*ACTIVITY*:
Please set down the entries below once more, exactly.

DATA EXTRACT Start Marker

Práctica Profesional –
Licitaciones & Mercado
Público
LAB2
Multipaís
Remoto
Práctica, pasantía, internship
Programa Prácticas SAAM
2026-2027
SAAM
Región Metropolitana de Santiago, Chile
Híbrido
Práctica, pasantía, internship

DATA EXTRACT End Marker

*WRITTEN ANSWER*:
Práctica Profesional –
Licitaciones & Mercado
Público
LAB2
Multipaís
Remoto
Práctica, pasantía, internship
Programa Prácticas SAAM
2026-2027
SAAM
Región Metropolitana de Santiago, Chile
Híbrido
Práctica, pasantía, internship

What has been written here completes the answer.